Chart comprehension data ▸
»»
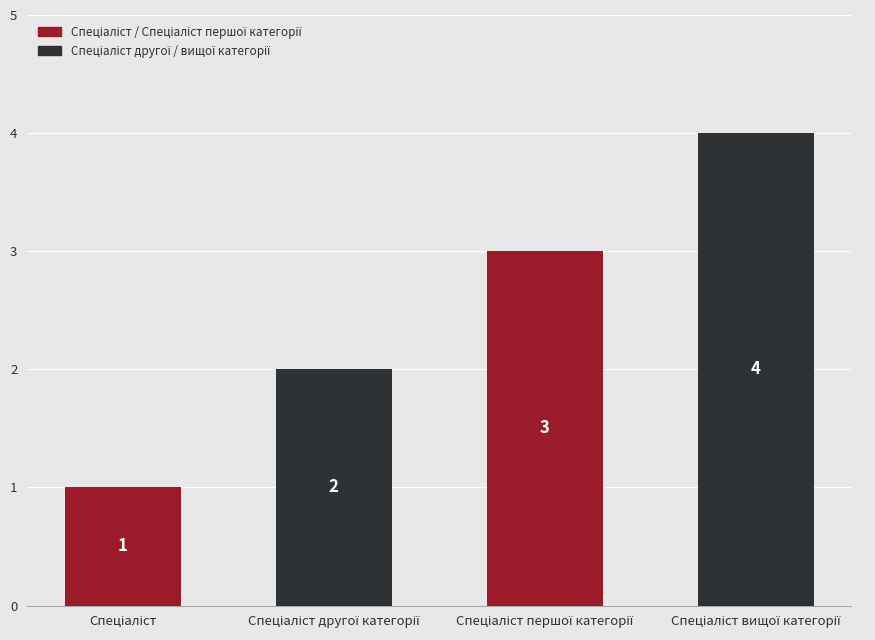

What is the maximum value shown in the chart?

4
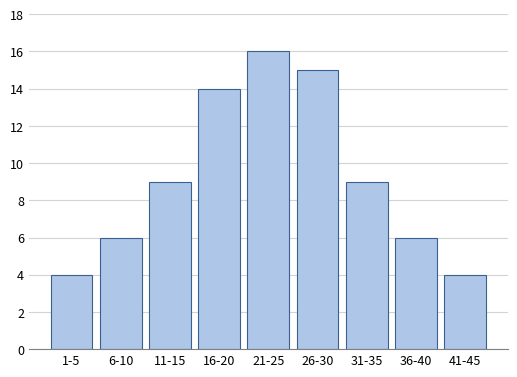

Reading left to right, transcribe all the data shown in this chart.

4	6	9	14	16	15	9	6	4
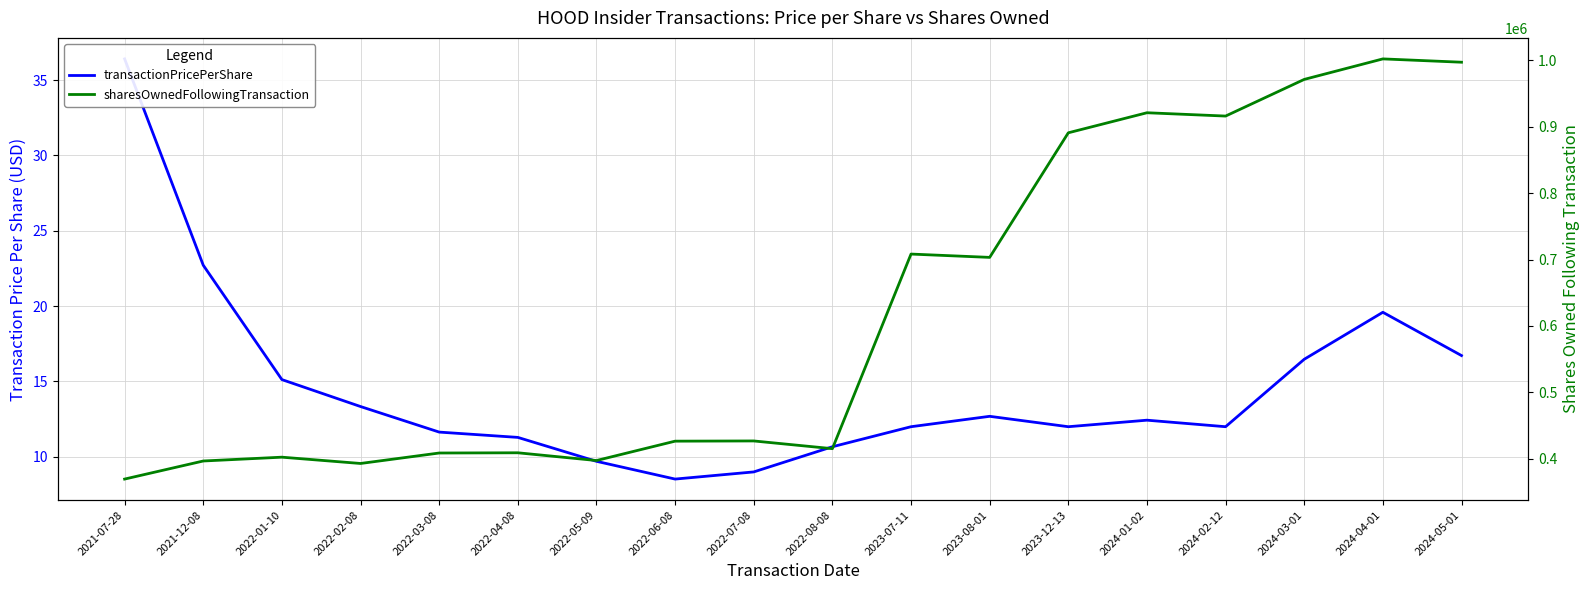

What is the sum of all transactionPricePerShare values?

262.3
««
Instructions to follow ▸
Return every one of the rows above unchanged, character for character. Leave out the pictures.

Answer box ▸
What is the maximum value shown in the chart?

4

Reading left to right, transcribe all the data shown in this chart.

4	6	9	14	16	15	9	6	4

What is the sum of all transactionPricePerShare values?

262.3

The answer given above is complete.